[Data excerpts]
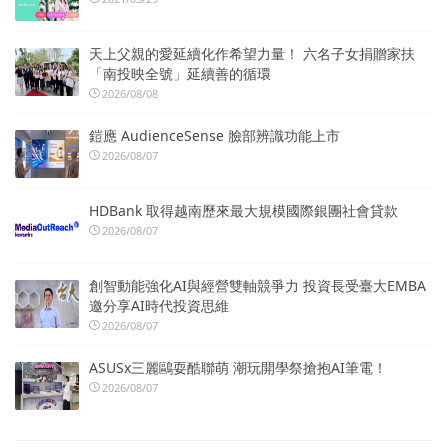
天上父親的愛延續化作希望力量！ 六名子女捐贈家扶
「南投映全號」延續善的循環
2026/08/08
鎧應 AudienceSense 臉部辨識功能上市
2026/08/07
HDBank 取得越南歷來最大規模國際銀團社會貸款
2026/08/07
創智動能強化AI與經營雙軸競爭力 投資長受臺大EMBA
邀分享AI時代投資思維
2026/08/07
ASUSx三麗鷗耍酷聯萌 潮玩開學祭搶抱AI筆電！
2026/08/07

**WHAT THE TASK ASKS:** Whenever images occur above, omit them and retype each line exactly as it stands.

**RESPONSE AREA:**
天上父親的愛延續化作希望力量！ 六名子女捐贈家扶
「南投映全號」延續善的循環
2026/08/08
鎧應 AudienceSense 臉部辨識功能上市
2026/08/07
HDBank 取得越南歷來最大規模國際銀團社會貸款
2026/08/07
創智動能強化AI與經營雙軸競爭力 投資長受臺大EMBA
邀分享AI時代投資思維
2026/08/07
ASUSx三麗鷗耍酷聯萌 潮玩開學祭搶抱AI筆電！
2026/08/07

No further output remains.